I enjoy watching this brotherly theological struggle. I really want to get that book by Judson, it looks good.

Aaron said...

It is good! It is not perfect. I told Jared last night I wish Judson spent more time on the positive side of his argument. It mostly rips down. Its focus seems to be:

It is by immersion. This is a slam dunk (in my humble opinion) and he relies on the Greek Church’s understanding of “its own language” (orthodox dunk their) and seems to deal well with why immersion does indeed mean immersion and not sprinkling. (Most know this but interesting Luther believed you should immerse too)
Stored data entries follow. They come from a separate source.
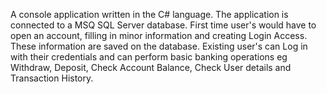 A console application written in the C# language. The application is connected to a MSQ SQL Server database.
First time user's would have to open an account, filling in minor information and creating Login Access. These information are saved on the database. Existing user's can Log in with their credentials and can perform basic banking operations eg Withdraw, Deposit, Check Account Balance, Check User details and Transaction History.
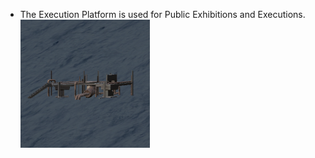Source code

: - The Execution Platform is used for Public Exhibitions and Executions.
![](../assets/images/executionplatform.png)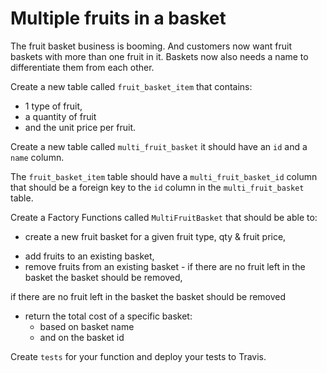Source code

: # Multiple fruits in a basket

The fruit basket business is booming. And customers now want fruit baskets with more than one fruit in it. 
Baskets now also needs a name to differentiate them from each other.

Create a new table called `fruit_basket_item` that contains:

* 1 type of fruit, 
* a quantity of fruit 
* and the unit price per fruit.

Create a new table called `multi_fruit_basket` it should have an `id` and a `name` column.

The `fruit_basket_item` table should have a `multi_fruit_basket_id` column that should be a foreign key to the `id` column in the `multi_fruit_basket` table.

Create a Factory Functions called `MultiFruitBasket` that should be able to:

* create a new fruit basket for a given fruit type, qty & fruit price,
<!-- below update the fruit basket quantity -->
* add fruits to an existing basket,
* remove fruits from an existing basket - if there are no fruit left in the basket the basket should be removed,
<!-- link for info https://dirask.com/posts/MS-SQL-Server-delete-row-where-column-is-null-10reop -->

if there are no fruit left in the basket the basket should be removed
<!-- DELETE FROM [table_name] WHERE [column_name] = NULL; -->


<!-- * for a given `id` return the basket_name & id as well as a list of all the fruits in the basket -->
* return the total cost of a specific basket:
	* based on basket name
	* and on the basket id

Create `tests` for your function and deploy your tests to Travis.


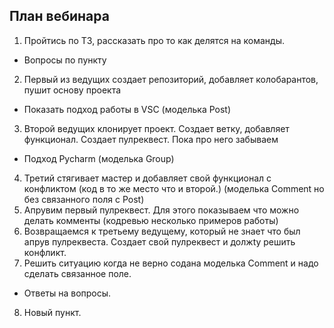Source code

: ## План вебинара

1. Пройтись по ТЗ, рассказать про то как делятся на команды.
* Вопросы по пункту
2. Первый из ведущих создает репозиторий, добавляет колобарантов, пушит основу проекта
* Показать подход работы в VSC
(моделька Post)
3. Второй ведущих клонирует проект. Создает ветку, добавляет функционал. Создает пулреквест. Пока про него забываем
* Подход Pycharm
(моделька Group)
4. Третий стягивает мастер и добавляет свой функционал с конфликтом (код в то же место что и второй.)
(моделька Comment но без связанного поля с Post)
5. Апрувим первый пулреквест. Для этого показываем что можно делать комменты (кодревью несколько примеров работы)
6. Возвращаемся к третьему ведущему, который не знает что был апрув пулреквеста. Создает свой пулреквест и должty решить конфликт.
7. Решить ситуацию когда не верно содана моделька Comment и надо сделать связанное поле.
* Ответы на вопросы.

8. Новый пункт.
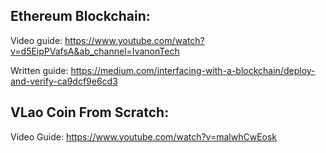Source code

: ## Ethereum Blockchain: 

Video guide: https://www.youtube.com/watch?v=d5EipPVafsA&ab_channel=IvanonTech

Written guide: https://medium.com/interfacing-with-a-blockchain/deploy-and-verify-ca9dcf9e6cd3

## VLao Coin From Scratch:
Video Guide: https://www.youtube.com/watch?v=malwhCwEosk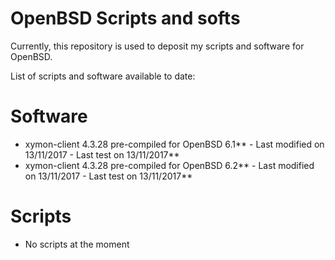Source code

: # OpenBSD Scripts and softs

Currently, this repository is used to deposit my scripts and software for OpenBSD.

List of scripts and software available to date:

# Software

- xymon-client 4.3.28 pre-compiled for OpenBSD 6.1** - Last modified on 13/11/2017 - Last test on 13/11/2017**
- xymon-client 4.3.28 pre-compiled for OpenBSD 6.2** - Last modified on 13/11/2017 - Last test on 13/11/2017**

# Scripts

- No scripts at the moment
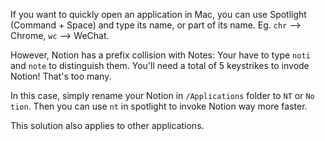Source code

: If you want to quickly open an application in Mac, you can use Spotlight
(Command + Space) and type its name, or part of its name.  Eg. `chr` --> Chrome,
`wc` --> WeChat.

However, Notion has a prefix collision with Notes: Your have to type `noti` and
`note` to distinguish them.  You'll need a total of 5 keystrikes to invode
Notion!  That's too many.

In this case, simply rename your Notion in `/Applications` folder to `NT` or `No
tion`.  Then you can use `nt` in spotlight to invoke Notion way more faster.

This solution also applies to other applications.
On to whom it should be administered he does hit the positive but not enough for me. His focus is very much sola fide entering us into the covenant. I do think that give more meaning to the covenant but I am no expert.

It has a very touching letter by Ann to her parents describing the change as the most painful thing they had ever decided to do. It is interesting considering what they had already been through and what they would indeed go through after.

The cover is William Carey’s church where Judson was baptized by Carey as a believer. Much like Jesus before he started his ministry! (No Judson does not = Jesus, just touching.)

Jared Nelson said...

[oops, posted in wrong place, here]:

Did Judson deal with Luke 11:38, Mark 7:4 and Heb 9:10,13? Those are the places baptiso is translated "washing" partly because Heb 9 talks about sprinkling being a baptismo and the Luke and Mark passages is when the disciples are chastized by the Pharisees for not washing before a meal, which doesn't seem to mean taking a full bath. I ask because I haven't seen a response to those passages yet from the Baptist side and would be interested if Judson had an argument about them...

Aaron said...

Yes he hits on those. I would have to read them again to know his case very well but it at least seemed logical.

Aaron said...

The more I read up on it it does not seem many pedobaptist scholars have wanted to defend that it means sprinkling. Nor did they want to in Judson’s day. Because it really does mean immerse. Washing has some support I think but only in addition to burial from Rom 6 and Col 2.

Is it your experience then that the current generation of younger converts to it want to reclaim the language that prior generations of pedobaptist have said means immerse? Seems like it was never debated even for every long. Immerse has been “preferred” in the Catholic Church even until the middle ages. Hence Luther saying it is better to immerse is not that surprising. He is just speaking as a Catholic.

Jared Nelson said...

Do you great all Christians with a kiss? This is a commanded form of greating in the Bible (Rom 16:16, 1 Cor 16:20, 2 Cor 13:12, 1 Thes 5:26, 1 Pet 5:14) which if not performed, means you have taken more liberty with biblical forms than those who use a sprinkling or pouring form of baptism. Again, the Scriptures do not use Baptism and immerse as perfectly synonomous. See Luke 11:38 and Mark 7:4 for the use as "wash" and Heb 9:10,13 for sprinkling called a form of Baptism. To use "immerse" as a gloss would mean there are various immersions, one of which is sprinkling which is non-sense. The Didache (a document as old as the first century and perhaps even older than the book of Revelation) indicates that pouring was an accepted form of baptism in the age of the 2nd generation of the church (the Apostolic Fathers) and probably in the time of the apostles, if in fact the document was what it claimed to be, namely the forms given by the apostles.